Rick Morton, Social Affairs Reporter, The Australian, June 20, 2014
AUSTRALIA’S only politician who uses a wheelchair has written to the chairman of the national disability insurance scheme urging the board to listen more carefully to people who have a “lived experience” of disability.
South Australian Legislative Council member Kelly Vincent, who heads the Dignity for Disability Party, wrote to Bruce Bonyhady last week, highlighting the lack of people with disability involved in national forums relating to the landmark NDIS.
It comes after The Australian revealed leading disability advocates and NDIS trial users wrote to the scheme’s bosses warning that it was not delivering the transformational program that was promised.
Ms Vincent wrote “in light of increasing disquiet and publicly expressed criticisms’’ over the “implementation and administrative processes of the national disability insurance scheme” there was a need for a national conference involving speakers who were mostly people with disability and family members, not bureaucrats and other stakeholders.
She questioned whether real choice and control had been achieved, whether early intervention was simply given lip service and whether the system favoured people with physical disabilities over intellectual impairments, such as autism.
The letters come after federal Disability Minister Mitch Fifield told Senate Estimates this month the ACT had requested its phase-in to the full NDIS, which begins next month, be extended from two years to 2¼ years.

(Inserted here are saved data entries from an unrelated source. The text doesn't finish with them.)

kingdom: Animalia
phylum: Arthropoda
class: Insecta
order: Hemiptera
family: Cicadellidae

“We expect 5000 people to be eligible for the NDIS in the ACT, and obviously they cannot all move in on 1 July,” ACT Disability Minister Joy Burch told The Australian.

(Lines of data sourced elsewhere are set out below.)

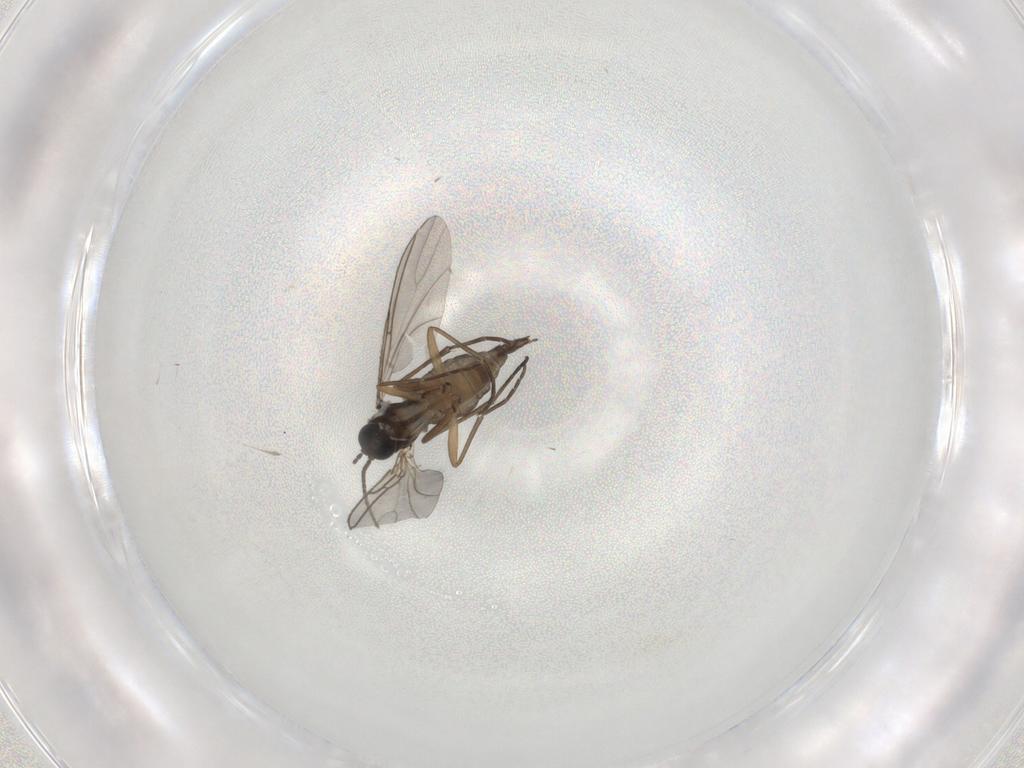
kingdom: Animalia
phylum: Arthropoda
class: Insecta
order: Diptera
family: Sciaridae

“We know from the experience of other trial sites that the NDIA (the agency that administers the scheme) has taken around 60 days to get individual packages in place.

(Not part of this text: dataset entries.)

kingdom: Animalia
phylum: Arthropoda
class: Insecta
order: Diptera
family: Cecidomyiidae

“Under our phasing schedule, the NDIA and ACT governments have agreed to ensure that all 5025 participants have made contact with the NDIA within two years, and started the planning process.
“In other words, everyone will be in the front door by 1 July, 2016, but for a small number of people their packages may not be finalised until September of that year. They will continue to receive the services they currently receive until they have transitioned fully to the NDIS.”
The Australian understands a signed, updated bilateral agreement will be available publicly soon. In the new agreement, the NDIA allows for a lag of 30 days to complete packages.
National Disability Services chief executive Ken Baker said it was important to realise the NDIS was not quite a year old and, consequently, there were a “lot of design issues that need to be refined”.